Now it's America's turn to send Russia medical aid. U.S. officials say there's 50 in the shipment. Another 150 will be sent soon. But a few months ago, it was Russia sending aid, including doctors and medical equipment, to Italy at the height of the pandemic there.

From Russia with love is what Moscow called it. With critics, it was more like propaganda from the Kremlin. Russia was projecting an image of control. Even the U.S. got a handout, a planeload of Russian aid sent to New York, as that city became the American epicenter of COVID- 19.

No matter it later emerged the Russian ventilators were unsafe, the fact Moscow was helping America in a crisis was a P.R. coup for the Kremlin.

With extremely few recorded infections back then, Russia appeared to bask in its performance.
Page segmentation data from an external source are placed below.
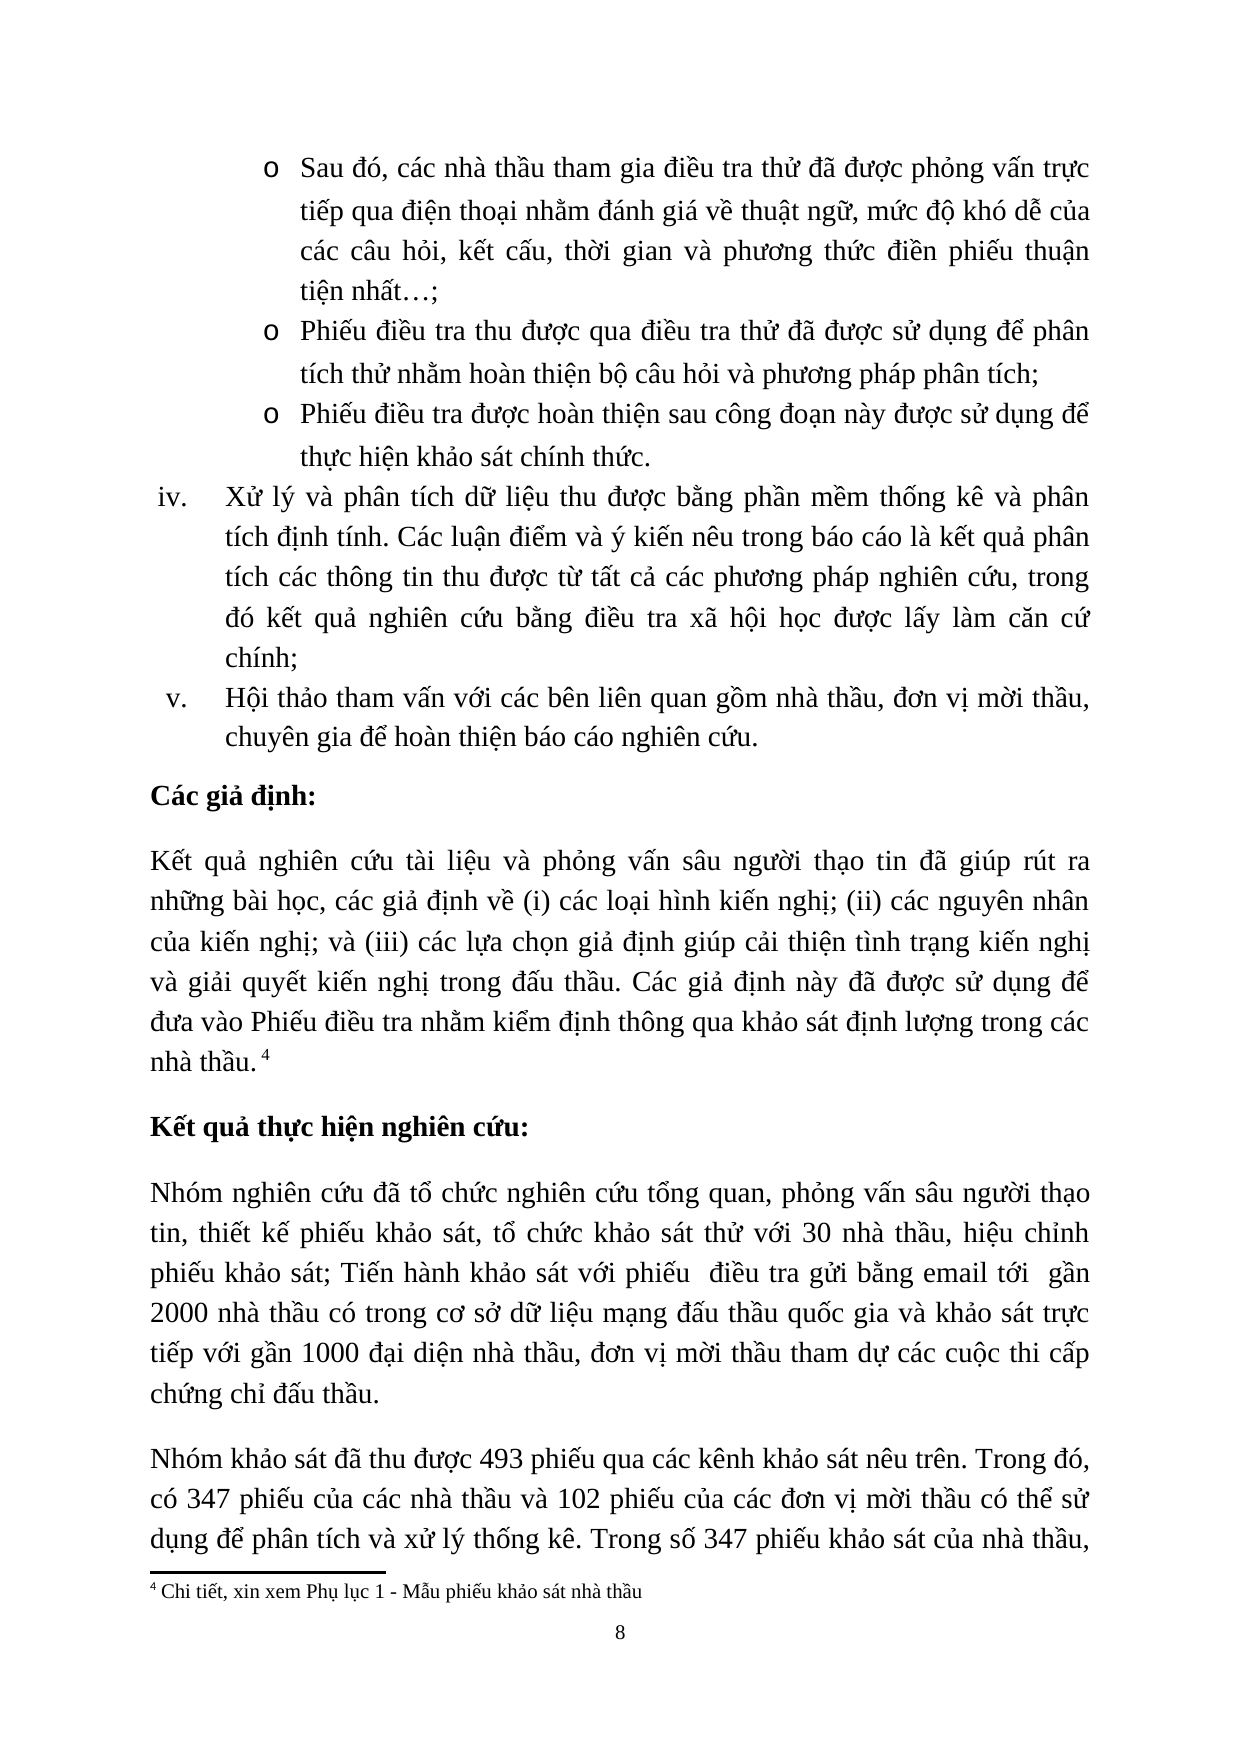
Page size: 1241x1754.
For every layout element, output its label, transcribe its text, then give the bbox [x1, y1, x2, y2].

list Sau đó, các nhà thầu tham gia điều tra thử đã được phỏng vấn trực tiếp qua điện thoại nhằm đánh giá về thuật ngữ, mức độ khó dễ của các câu hỏi, kết cấu, thời gian và phương thức điền phiếu thuận tiện nhất…; [262, 150, 1090, 307]
list Xử lý và phân tích dữ liệu thu được bằng phần mềm thống kê và phân tích định tính. Các luận điểm và ý kiến nêu trong báo cáo là kết quả phân tích các thông tin thu được từ tất cả các phương pháp nghiên cứu, trong đó kết quả nghiên cứu bằng điều tra xã hội học được lấy làm căn cứ chính; [187, 479, 1090, 673]
text Các giả định: [150, 778, 1090, 812]
text Kết quả nghiên cứu tài liệu và phỏng vấn sâu người thạo tin đã giúp rút ra những bài học, các giả định về (i) các loại hình kiến nghị; (ii) các nguyên nhân của kiến nghị; và (iii) các lựa chọn giả định giúp cải thiện tình trạng kiến nghị và giải quyết kiến nghị trong đấu thầu. Các giả định này đã được sử dụng để đưa vào Phiếu điều tra nhằm kiểm định thông qua khảo sát định lượng trong các nhà thầu. [150, 843, 1090, 1078]
text Kết quả thực hiện nghiên cứu: [150, 1109, 1090, 1143]
text Nhóm nghiên cứu đã tổ chức nghiên cứu tổng quan, phỏng vấn sâu người thạo tin, thiết kế phiếu khảo sát, tổ chức khảo sát thử với 30 nhà thầu, hiệu chỉnh phiếu khảo sát; Tiến hành khảo sát với phiếu điều tra gửi bằng email tới gần 2000 nhà thầu có trong cơ sở dữ liệu mạng đấu thầu quốc gia và khảo sát trực tiếp với gần 1000 đại diện nhà thầu, đơn vị mời thầu tham dự các cuộc thi cấp chứng chỉ đấu thầu. [150, 1175, 1090, 1409]
list Hội thảo tham vấn với các bên liên quan gồm nhà thầu, đơn vị mời thầu, chuyên gia để hoàn thiện báo cáo nghiên cứu. [187, 680, 1090, 752]
list Phiếu điều tra thu được qua điều tra thử đã được sử dụng để phân tích thử nhằm hoàn thiện bộ câu hỏi và phương pháp phân tích; [262, 313, 1090, 389]
list Phiếu điều tra được hoàn thiện sau công đoạn này được sử dụng để thực hiện khảo sát chính thức. [262, 396, 1090, 472]
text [150, 1441, 1090, 1555]
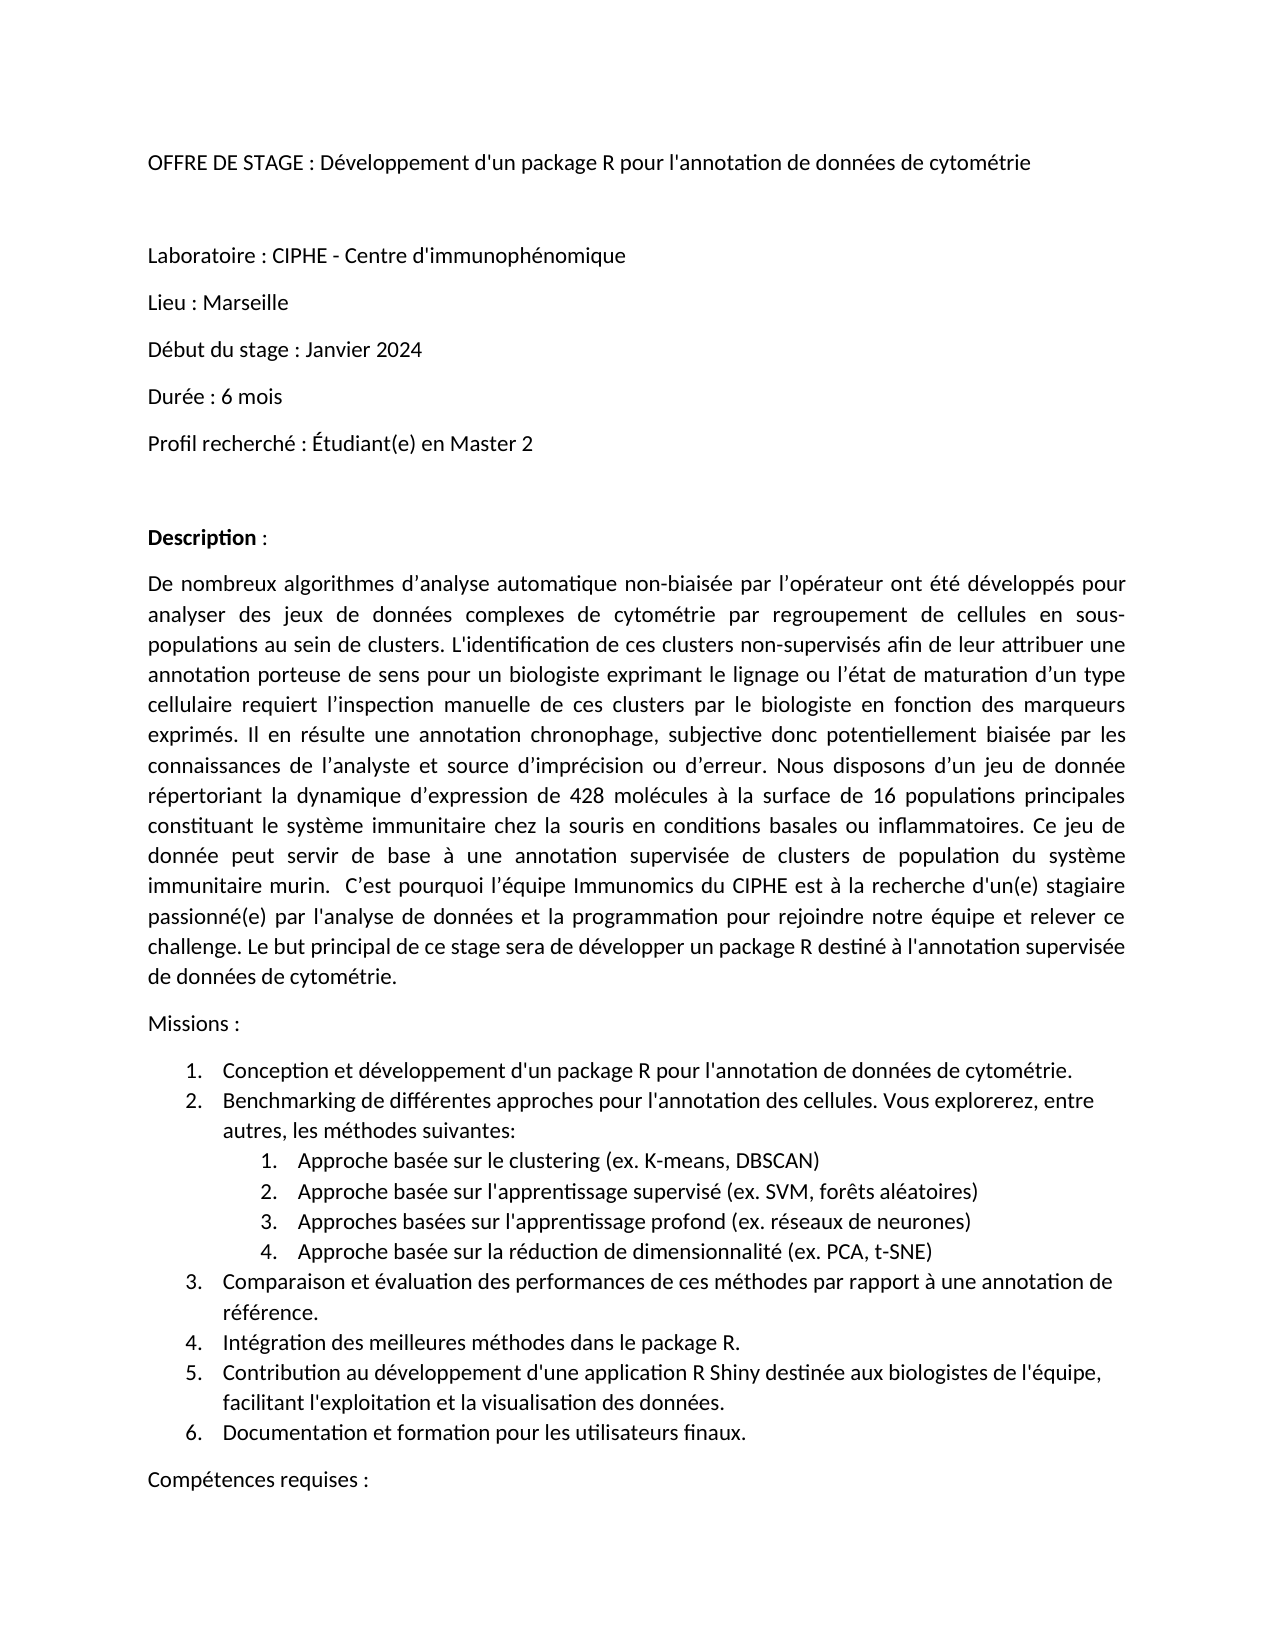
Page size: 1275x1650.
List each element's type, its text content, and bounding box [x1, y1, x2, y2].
VLADIMIR PUTIN, RUSSIAN PRESIDENT (through translator): Thanks to the prompt measures taken in the first weeks of the epidemic, we managed to contain the massive penetration and spread of the infection in Russia.

Now, despite the potentially high level of risk, the situation is generally under control.

CHANCE: But it wasn't and it still isn't. Perhaps the first sign was this, Putin in full plague garb visiting Moscow's main coronavirus hospital in March.

Previously, he had appeared unprotected. Soon, Russia had record daily infections, the grim truth of Russia's pandemic emerging as key figures, including the prime minister, then Putin's longtime spokesman, Dmitry Peskov, were hospitalized, fueling concerns about Putin's own health.

Soon, with the highest number of infections after the U.S, Russia seemed to descend into a coronavirus hell. Images of infected medics coughing in makeshift wards exposed hideous conditions. Here, a doctor is arrested trying to deliver much-needed medical supplies. She argued the country was in denial about its coronavirus problem.

At least three more critical of the pandemic response mysteriously fell out of hospital windows, more out of desperation with their workload, said colleagues, than a conspiracy to silence critics. Two died of their injuries.

It's why this first shipment of U.S. aid to Russia is so significant, not just the returned favor to the next worst-affected country in the world, but also an admission by Russia, finally, that it needs help.


CHANCE: Jake, the latest figures to come out of Russia really underlying how much help it's need -- it needs, more than 8,000 new infections recorded in the past 24 hours.

It brings to 308,000 the number of people recorded as infected. The death toll still under 3,000, but I think everybody focusing on this now knows very well the real figure is going to be much higher than that -- Jake.

TAPPER: That's right.

Matthew Chance, thank you so much. Appreciate it.

In our national lead today: Today, we will remember two nuns working for the charity of St. Joan Antida in Milwaukee, Wisconsin. These nuns devoted their lives to serving others. Both passed away from coronavirus.

Sister Gabriella Nguyen was known for her warm smile. She immigrated to the United States from Vietnam, and worked at St. Joan Antida High School, where she was once a student.

Sister Monica Fumo served for more than 50 years at that same high school, teaching and mentoring thousands of young women in her decades of service.

Five other nuns in Wisconsin died in April of coronavirus, all living at a facility for retired religious sisters. May their memories be a blessing.

Our coverage on CNN continues right now.